— TASK BRIEF —
The answer should contain every record below, output exactly.

— SOURCE INFORMATION —
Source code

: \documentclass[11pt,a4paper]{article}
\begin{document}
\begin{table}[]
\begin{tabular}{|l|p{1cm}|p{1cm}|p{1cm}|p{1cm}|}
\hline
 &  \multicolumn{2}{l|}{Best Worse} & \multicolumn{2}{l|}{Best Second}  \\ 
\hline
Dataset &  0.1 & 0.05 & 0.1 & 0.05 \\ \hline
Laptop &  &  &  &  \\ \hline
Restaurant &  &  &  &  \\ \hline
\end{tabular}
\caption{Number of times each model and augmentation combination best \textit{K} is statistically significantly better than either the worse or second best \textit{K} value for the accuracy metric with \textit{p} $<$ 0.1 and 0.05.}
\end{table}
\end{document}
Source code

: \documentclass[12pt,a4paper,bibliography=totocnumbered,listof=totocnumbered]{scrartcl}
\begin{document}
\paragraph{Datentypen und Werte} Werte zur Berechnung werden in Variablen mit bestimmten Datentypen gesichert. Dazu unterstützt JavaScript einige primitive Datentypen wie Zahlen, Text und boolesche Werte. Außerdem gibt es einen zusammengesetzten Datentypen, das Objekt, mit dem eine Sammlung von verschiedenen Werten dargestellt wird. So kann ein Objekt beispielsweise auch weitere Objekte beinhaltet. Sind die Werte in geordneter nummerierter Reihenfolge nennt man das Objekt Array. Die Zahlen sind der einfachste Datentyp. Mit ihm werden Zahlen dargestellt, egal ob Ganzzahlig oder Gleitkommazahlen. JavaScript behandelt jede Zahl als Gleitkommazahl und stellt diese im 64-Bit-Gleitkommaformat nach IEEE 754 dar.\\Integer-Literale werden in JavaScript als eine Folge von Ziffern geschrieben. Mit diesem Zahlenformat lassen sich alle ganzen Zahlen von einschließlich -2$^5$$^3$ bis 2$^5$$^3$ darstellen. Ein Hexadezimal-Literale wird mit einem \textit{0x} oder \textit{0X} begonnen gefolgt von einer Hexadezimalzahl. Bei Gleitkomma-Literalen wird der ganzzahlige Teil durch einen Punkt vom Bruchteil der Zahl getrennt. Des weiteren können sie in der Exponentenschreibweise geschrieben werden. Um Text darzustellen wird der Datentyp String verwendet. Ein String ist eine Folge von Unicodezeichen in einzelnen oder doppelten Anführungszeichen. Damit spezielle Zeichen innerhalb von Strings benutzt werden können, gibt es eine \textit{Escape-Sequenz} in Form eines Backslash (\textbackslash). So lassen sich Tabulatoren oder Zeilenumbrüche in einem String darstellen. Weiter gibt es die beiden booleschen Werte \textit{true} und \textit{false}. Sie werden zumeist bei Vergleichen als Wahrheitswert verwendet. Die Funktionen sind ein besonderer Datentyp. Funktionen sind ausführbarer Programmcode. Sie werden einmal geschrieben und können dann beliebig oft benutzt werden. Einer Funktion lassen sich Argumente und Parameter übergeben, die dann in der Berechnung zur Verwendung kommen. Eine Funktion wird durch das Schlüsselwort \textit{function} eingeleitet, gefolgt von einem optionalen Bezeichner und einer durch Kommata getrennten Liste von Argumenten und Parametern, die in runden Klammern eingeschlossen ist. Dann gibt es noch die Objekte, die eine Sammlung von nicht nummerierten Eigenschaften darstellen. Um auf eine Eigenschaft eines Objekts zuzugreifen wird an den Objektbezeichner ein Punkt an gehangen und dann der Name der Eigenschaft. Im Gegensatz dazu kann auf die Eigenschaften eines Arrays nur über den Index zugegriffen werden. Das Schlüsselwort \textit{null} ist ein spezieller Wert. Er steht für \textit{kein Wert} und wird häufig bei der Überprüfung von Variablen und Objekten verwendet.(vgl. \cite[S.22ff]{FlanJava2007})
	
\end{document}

— OUTPUT OF THE TASK —
Source code

: \documentclass[11pt,a4paper]{article}
\begin{document}
\begin{table}[]
\begin{tabular}{|l|p{1cm}|p{1cm}|p{1cm}|p{1cm}|}
\hline
 &  \multicolumn{2}{l|}{Best Worse} & \multicolumn{2}{l|}{Best Second}  \\ 
\hline
Dataset &  0.1 & 0.05 & 0.1 & 0.05 \\ \hline
Laptop &  &  &  &  \\ \hline
Restaurant &  &  &  &  \\ \hline
\end{tabular}
\caption{Number of times each model and augmentation combination best \textit{K} is statistically significantly better than either the worse or second best \textit{K} value for the accuracy metric with \textit{p} $<$ 0.1 and 0.05.}
\end{table}
\end{document}
Source code

: \documentclass[12pt,a4paper,bibliography=totocnumbered,listof=totocnumbered]{scrartcl}
\begin{document}
\paragraph{Datentypen und Werte} Werte zur Berechnung werden in Variablen mit bestimmten Datentypen gesichert. Dazu unterstützt JavaScript einige primitive Datentypen wie Zahlen, Text und boolesche Werte. Außerdem gibt es einen zusammengesetzten Datentypen, das Objekt, mit dem eine Sammlung von verschiedenen Werten dargestellt wird. So kann ein Objekt beispielsweise auch weitere Objekte beinhaltet. Sind die Werte in geordneter nummerierter Reihenfolge nennt man das Objekt Array. Die Zahlen sind der einfachste Datentyp. Mit ihm werden Zahlen dargestellt, egal ob Ganzzahlig oder Gleitkommazahlen. JavaScript behandelt jede Zahl als Gleitkommazahl und stellt diese im 64-Bit-Gleitkommaformat nach IEEE 754 dar.\\Integer-Literale werden in JavaScript als eine Folge von Ziffern geschrieben. Mit diesem Zahlenformat lassen sich alle ganzen Zahlen von einschließlich -2$^5$$^3$ bis 2$^5$$^3$ darstellen. Ein Hexadezimal-Literale wird mit einem \textit{0x} oder \textit{0X} begonnen gefolgt von einer Hexadezimalzahl. Bei Gleitkomma-Literalen wird der ganzzahlige Teil durch einen Punkt vom Bruchteil der Zahl getrennt. Des weiteren können sie in der Exponentenschreibweise geschrieben werden. Um Text darzustellen wird der Datentyp String verwendet. Ein String ist eine Folge von Unicodezeichen in einzelnen oder doppelten Anführungszeichen. Damit spezielle Zeichen innerhalb von Strings benutzt werden können, gibt es eine \textit{Escape-Sequenz} in Form eines Backslash (\textbackslash). So lassen sich Tabulatoren oder Zeilenumbrüche in einem String darstellen. Weiter gibt es die beiden booleschen Werte \textit{true} und \textit{false}. Sie werden zumeist bei Vergleichen als Wahrheitswert verwendet. Die Funktionen sind ein besonderer Datentyp. Funktionen sind ausführbarer Programmcode. Sie werden einmal geschrieben und können dann beliebig oft benutzt werden. Einer Funktion lassen sich Argumente und Parameter übergeben, die dann in der Berechnung zur Verwendung kommen. Eine Funktion wird durch das Schlüsselwort \textit{function} eingeleitet, gefolgt von einem optionalen Bezeichner und einer durch Kommata getrennten Liste von Argumenten und Parametern, die in runden Klammern eingeschlossen ist. Dann gibt es noch die Objekte, die eine Sammlung von nicht nummerierten Eigenschaften darstellen. Um auf eine Eigenschaft eines Objekts zuzugreifen wird an den Objektbezeichner ein Punkt an gehangen und dann der Name der Eigenschaft. Im Gegensatz dazu kann auf die Eigenschaften eines Arrays nur über den Index zugegriffen werden. Das Schlüsselwort \textit{null} ist ein spezieller Wert. Er steht für \textit{kein Wert} und wird häufig bei der Überprüfung von Variablen und Objekten verwendet.(vgl. \cite[S.22ff]{FlanJava2007})
	
\end{document}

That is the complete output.